= Anchorage paintball attacks =

2001 drive-by shootings in Alaska

The Anchorage paintball attacks of January 14, 2001, were a series of pre-meditated and racially motivated drive-by shootings targeted at Alaska Natives in downtown Anchorage that night. These attacks, described by the news media and by Alaska legislators as hate crimes, and by Anchorage mayor George Wuerch as "racism at its worst", sparked a broader debate about race relations in Alaska.

==Incident==
On Sunday, January 14, 2001, the three individuals—19-year-old Charles Deane Wiseman and two juveniles whose names were not released, all of whom were residents of Eagle River—entered Anchorage in a 1999 Subaru Impreza registered to Wiseman's parents. With them they carried a video camera, a paintball gun, and paintball ammunition which allegedly had been frozen solid.

According to statements captured by their video-recording during the 15 mi drive prior to the shootings, the three boys had traveled into Anchorage for the specific purpose of locating "Eskimo" pedestrians, particularly those whom they believed to be walking about drunk, and paintballing them. One of the unnamed minors drove the car and fired only one paintball. Wiseman himself filmed the escapade from the back seat. The third perpetrator, also 17, rode in the front passenger seat and fired all the remaining paintball shots.

In one part of the videotape the assailants are seen posing as tourists from California and asking a 52-year-old Nome man, whether he was drunk. Satisfied by the pedestrian's frank admission that he was "always drunk" and had struggled with alcoholism since age 14, they promptly shot him in the face. In another segment they are seen sparing a pedestrian whom they had intended to shoot, embarrassed upon realizing that their would-be victim was in fact Chinese.

Several victims and witnesses contacted the Anchorage police to report the shootings. One man informed a patrol officer that he had been shot, but was subsequently arrested for disorderly conduct due to his intoxicated state and lack of obvious wounds.

Several of the victims correctly reported the license plate number of the attackers, leading police back to Eagle River, where they confiscated the paintball gun and the videotape. Despite knowing the identity of all three suspects, and having watched the videotape, they made no arrests until March 20, citing lack of evidence. Wiseman was charged with seven counts of misdemeanor assault for his alleged role of videotaping the attacks and luring victims closer to the car. Prosecutors declined to indicate whether charges would be filed against the shooter and the driver, but Chugiak High School did suspend both juveniles.

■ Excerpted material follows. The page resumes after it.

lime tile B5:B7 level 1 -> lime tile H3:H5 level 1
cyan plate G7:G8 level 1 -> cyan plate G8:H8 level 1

==Reaction of Alaska legislature==
On March 22, the Alaska House of Representatives announced that they had unanimously passed Joint Resolution No. 22 which condemned the incident as a hate crime, urged "swift prosecution and punishment of the perpetrators", and asked the Alaska Commission on Civil Rights to investigate the attacks. The resolution was amended by the Alaska Senate—to only condemn "unlawful" discrimination—by a vote of 16–2. The Alaska congress also began drafting Alaska's first "misdemeanor hate crime" legislation, making otherwise similar offenses more serious if they are motivated by personal bias.

==Aftermath==
Charles Deane Wiseman changed his plea to that of no contest on July 23, 2001, and was sentenced August 31 to six months imprisonment, plus a $6,000 fine, plus 300 hours community service. Wiseman was being held in solitary confinement, reportedly to protect him from other inmates, but forty days into Wiseman's sentence his attorney Robert Herz argued that this was too severe for a first-time offender, and requested that the remainder of Wiseman's sentence be downgraded to an electronically monitored house arrest (ankle bracelet). This was denied. It remains unclear what penalties the two juveniles may have received.

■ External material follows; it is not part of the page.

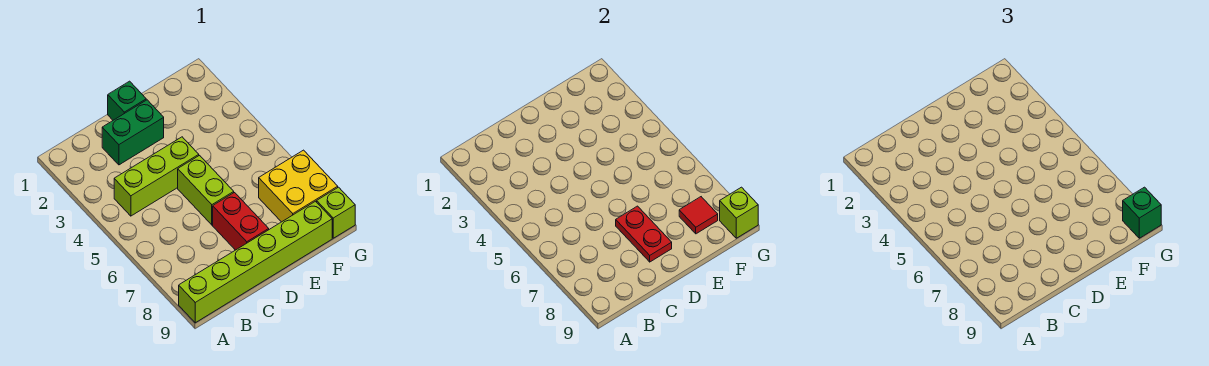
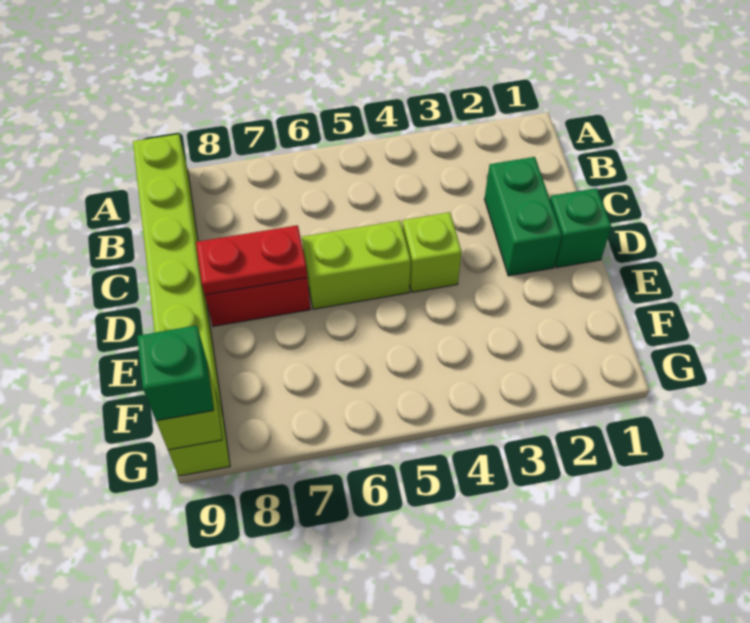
lime brick B4:D4 level 1 -> lime brick D4 level 1
yellow brick F7:G8 level 1 -> none
red tile F8 level 2 -> none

The incident inspired governor Tony Knowles to appoint a 14-member "Commission on Tolerance" which reported back to him with over 100 recommendations for improving race relations in the state of Alaska. This list included more new hate crime laws, increased funding for schools in rural villages, and even adding new verses to "Alaska's Flag" (the state song) to recognize contributions of aboriginal natives.